Some­times luck is pre­cisely tar­geted — some­thing unusual that ar­rives just when it’s needed. One of those strokes of luck prob­a­bly saved my life. It was dur­ing a pe­riod of ill-ad­vised ex­per­i­men­ta­tion with my first home­built. For some rea­son I got the idea I ought to mute the ex­haust, and I built two muf­flers con­sist­ing of con­cen­tric tubes, the in­ner one per­fo­rated, with fiber­glass pack­ing be­tween them. I slung them un­der­neath the belly, con­nected to the ex­haust pipes by short lengths of spi­ral-wound flex­i­ble stain­less-steel tub­ing.

They were made of alu­minum be­cause I had been told on good au­thor­ity that the gases leav­ing the ex­haust were 500 de­grees Fahren­heit or so, which alu­minum could tol­er­ate. But that was for an open pipe. I failed to con­sider that en­clos­ing the flow in muf­flers might raise its tem­per­a­ture con­sid­er­ably.

And so it did. I was at about 300 feet over a land­scape of rail­road tracks, power lines, trucks and cars when there was a loud thud and the en­gine lost power. But there was still a lit­tle left. I limped around the pat­tern with­out gain­ing an­other inch of alti­tude. As I turned base, smoke be­gan ris­ing from the right side of the cabin floor. By the time I was on the ground, it was get­ting hard to breathe.
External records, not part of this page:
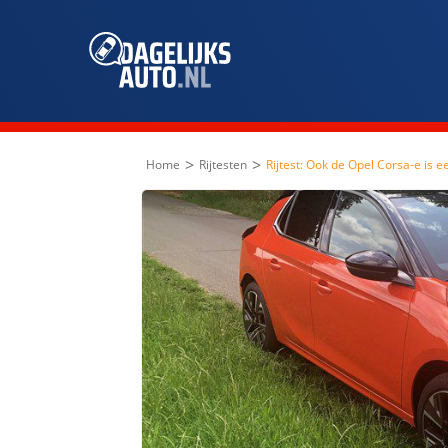
>
>
Home
Rijtesten
Rijtest: Ook de Opel Corsa-e is 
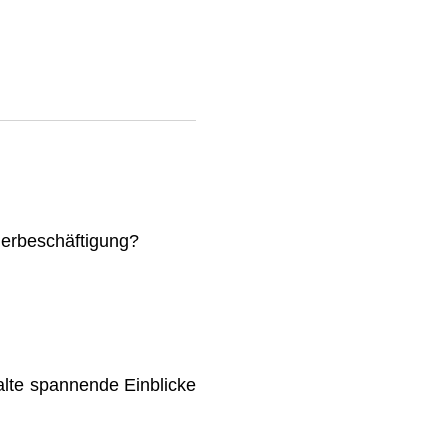
mmerbeschäftigung?
lte spannende Einblicke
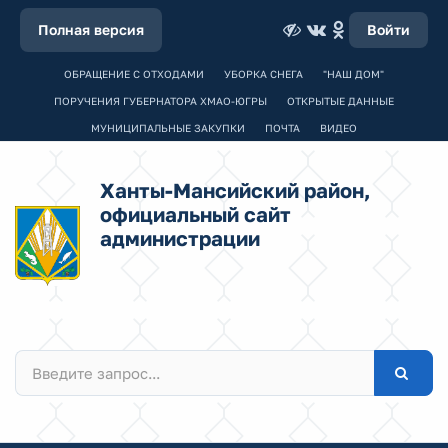
Полная версия
Войти
ОБРАЩЕНИЕ С ОТХОДАМИ
УБОРКА СНЕГА
"НАШ ДОМ"
ПОРУЧЕНИЯ ГУБЕРНАТОРА ХМАО-ЮГРЫ
ОТКРЫТЫЕ ДАННЫЕ
МУНИЦИПАЛЬНЫЕ ЗАКУПКИ
ПОЧТА
ВИДЕО
Ханты-Мансийский район,
официальный сайт
администрации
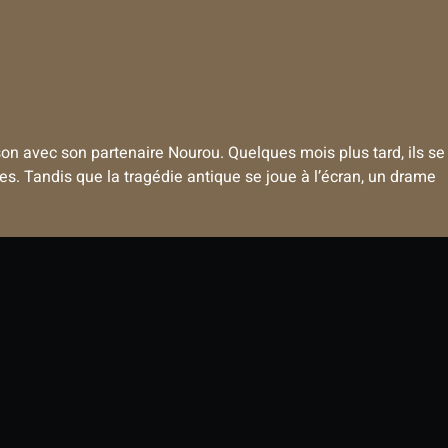
on avec son partenaire Nourou. Quelques mois plus tard, ils se
lles. Tandis que la tragédie antique se joue à l’écran, un drame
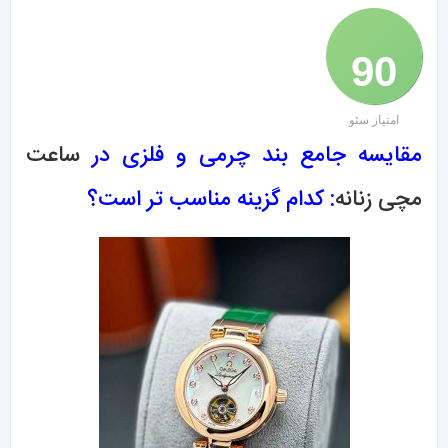
90
امتیاز سئو
/ 100
مقایسه جامع بند چرمی و فلزی در
ساعت
مچی زنانه
: کدام گزینه مناسب تر است؟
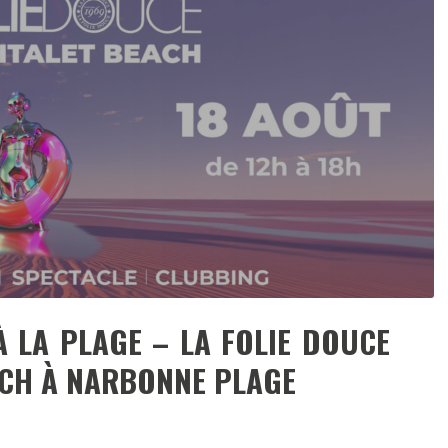
DESTIN DE FEMME
V…DE VOYAGE
À LA PLAGE – LA FOLIE DOUCE
ACH À NARBONNE PLAGE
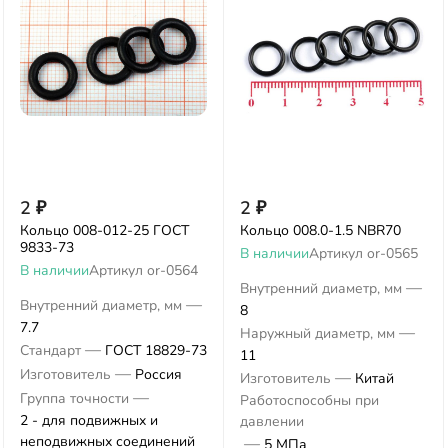
2
₽
2
₽
Кольцо 008-012-25 ГОСТ
Кольцо 008.0-1.5 NBR70
9833-73
В наличии
Артикул
or-0565
В наличии
Артикул
or-0564
—
Внутренний диаметр, мм
—
Внутренний диаметр, мм
8
7.7
—
Наружный диаметр, мм
—
Стандарт
ГОСТ 18829-73
11
—
Изготовитель
Россия
—
Изготовитель
Китай
—
Группа точности
Работоспособны при
2 - для подвижных и
давлении
неподвижных соединений
—
5 МПа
What had hap­pened was that my muf­flers had lasted about half a minute be­fore col­laps­ing into solid plugs of crum­pled alu­minum and glass fiber. Not a wisp of gas could get through them. But the flex­i­ble steel link on the right side had cracked — or maybe it al­ready had a crack — and just enough ex­haust leaked from that crack to keep the three cylin­ders on the right side of the en­gine work­ing. The jet of ex­haust gas from the crack burned a hole in the cabin floor.

It’s said that luck fa­vors the pre­pared, but some­times luck just fa­vors the stupid.

From the re­porter’s per­spec­tive, I had sur­vived an oc­cur­rence so re­li­ably fa­tal that I was lucky just to be talk­ing to him.

A ques­tion worth pon­der­ing: Is it luck­ier to sur­vive a plane wreck or not to have one in the first place?